What this task involves => Please give the lines below again exactly as they stand, from the one that contains "indy2, 15/01/18: 3 -> 0" up to and including the one that contains "F-U20: 6 -> 10", leaving all pictures out.

Given records =>

*-*-*

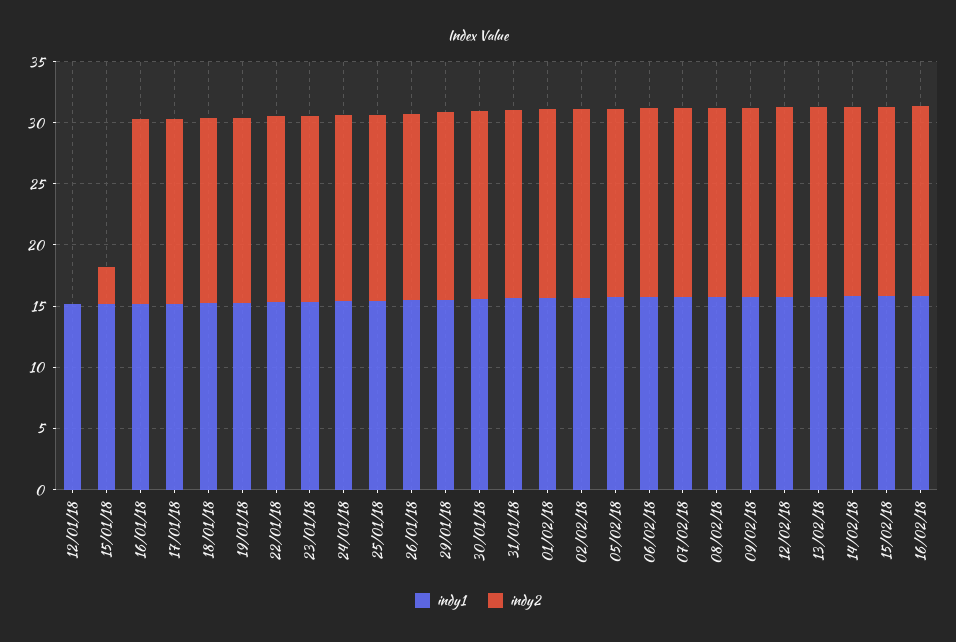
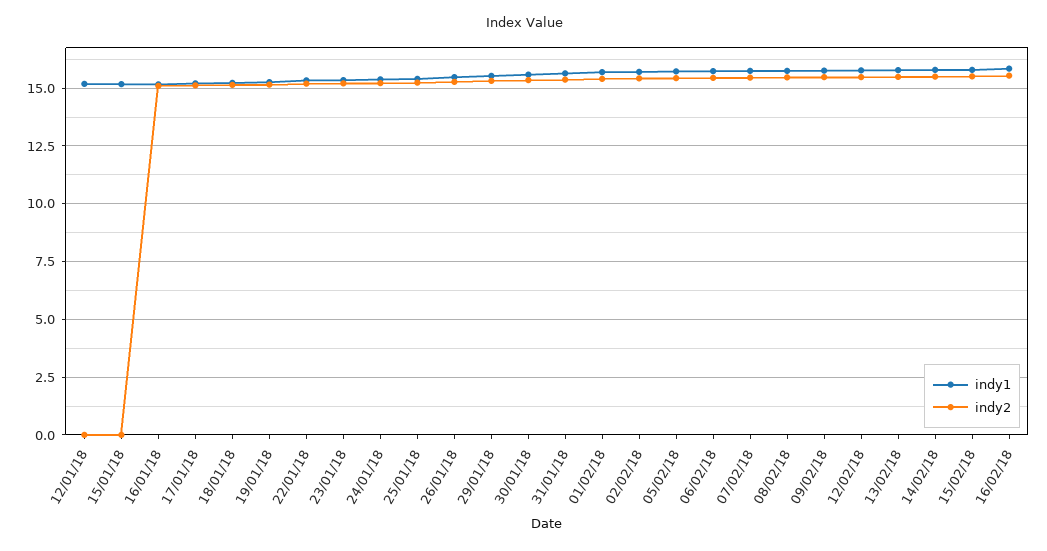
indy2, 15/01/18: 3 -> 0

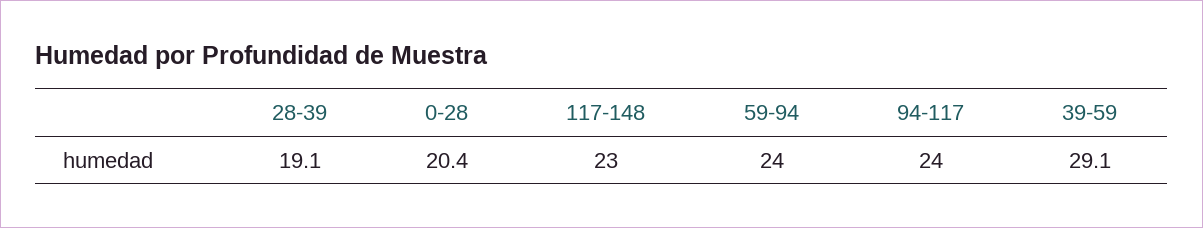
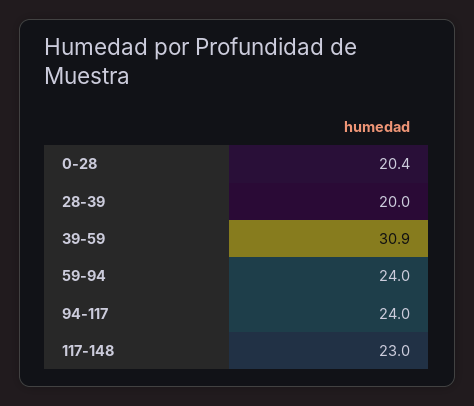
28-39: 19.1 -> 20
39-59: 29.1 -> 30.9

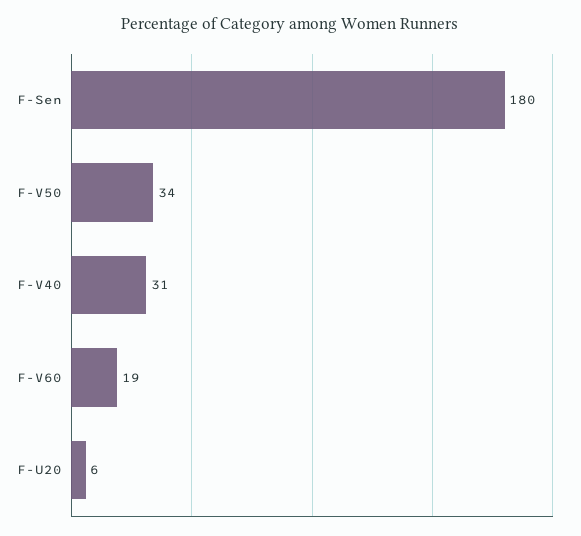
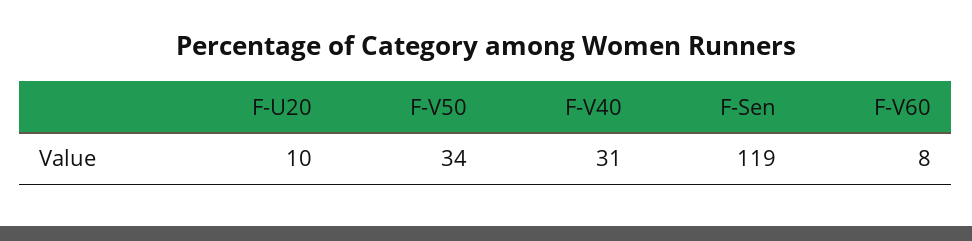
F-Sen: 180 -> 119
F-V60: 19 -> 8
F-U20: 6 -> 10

*-*-*

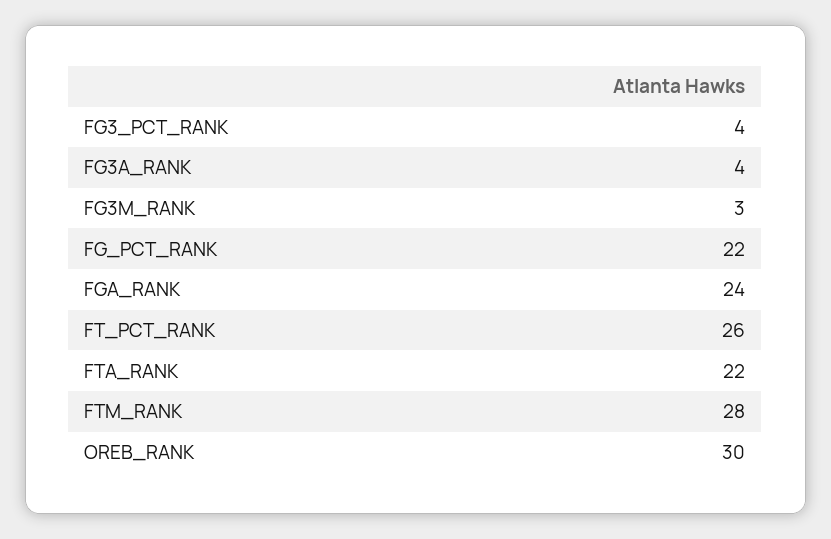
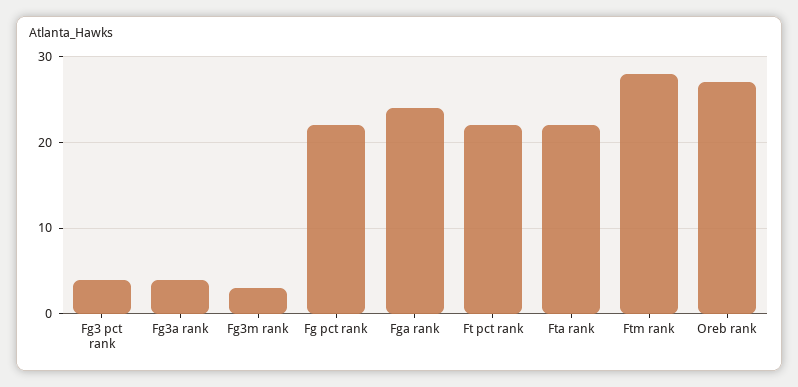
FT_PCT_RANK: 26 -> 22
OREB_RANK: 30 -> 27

*-*-*

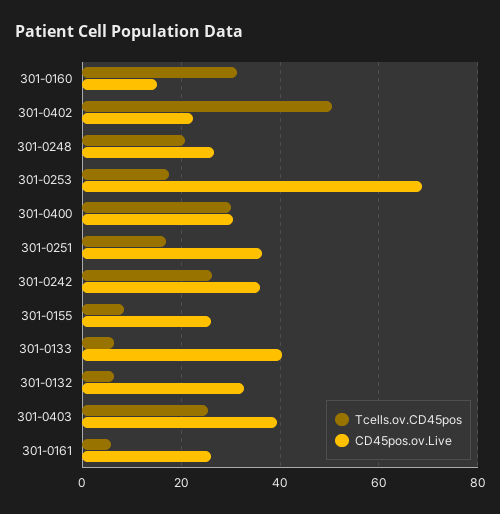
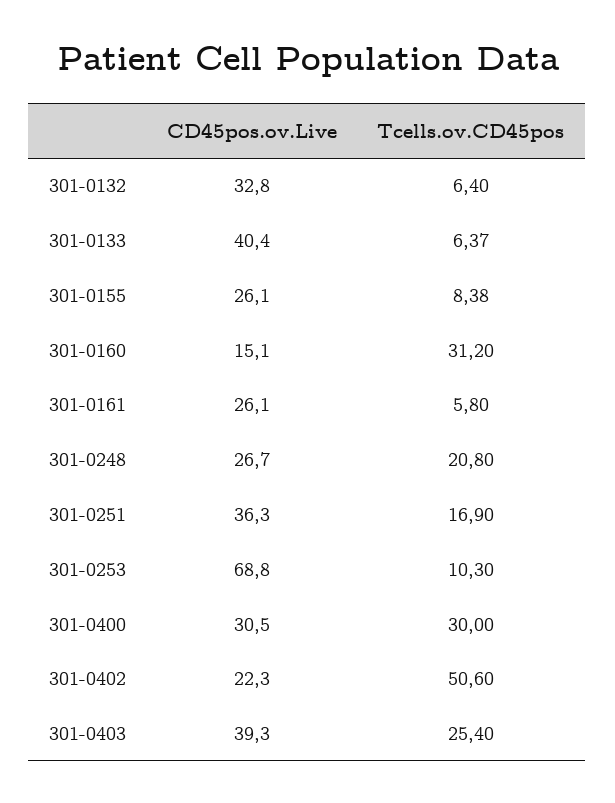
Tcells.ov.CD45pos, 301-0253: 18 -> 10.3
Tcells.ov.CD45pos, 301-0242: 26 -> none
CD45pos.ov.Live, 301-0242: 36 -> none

*-*-*

Finished exercise =>
indy2, 15/01/18: 3 -> 0

28-39: 19.1 -> 20
39-59: 29.1 -> 30.9

F-Sen: 180 -> 119
F-V60: 19 -> 8
F-U20: 6 -> 10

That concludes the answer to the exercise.